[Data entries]
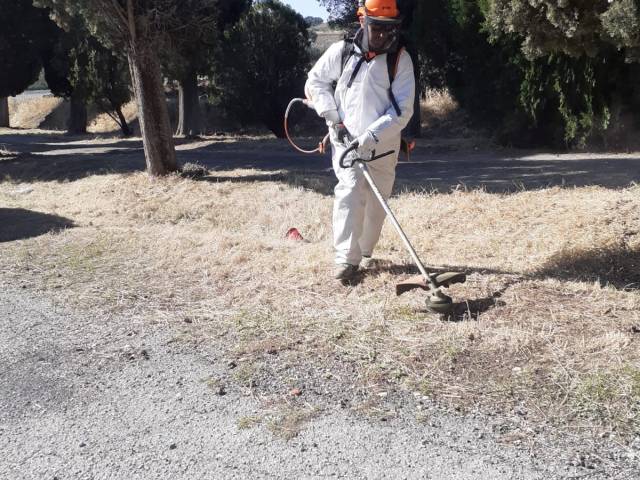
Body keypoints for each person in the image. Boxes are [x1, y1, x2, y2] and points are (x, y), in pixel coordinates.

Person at [305, 0, 416, 282]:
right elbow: (315, 82)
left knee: (377, 204)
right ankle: (346, 259)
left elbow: (402, 111)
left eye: (389, 29)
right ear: (362, 22)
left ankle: (365, 251)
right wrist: (333, 118)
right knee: (350, 193)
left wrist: (369, 137)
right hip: (345, 143)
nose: (382, 35)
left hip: (383, 146)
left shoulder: (399, 60)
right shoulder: (340, 52)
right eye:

■ WORK ORDER ■
Each line from the one that contains "right hip: (345, 143)" through the end of the records must be repeated exactly. No other line belongs in the answer.

■ SOLVED EXERCISE ■
right hip: (345, 143)
nose: (382, 35)
left hip: (383, 146)
left shoulder: (399, 60)
right shoulder: (340, 52)
right eye:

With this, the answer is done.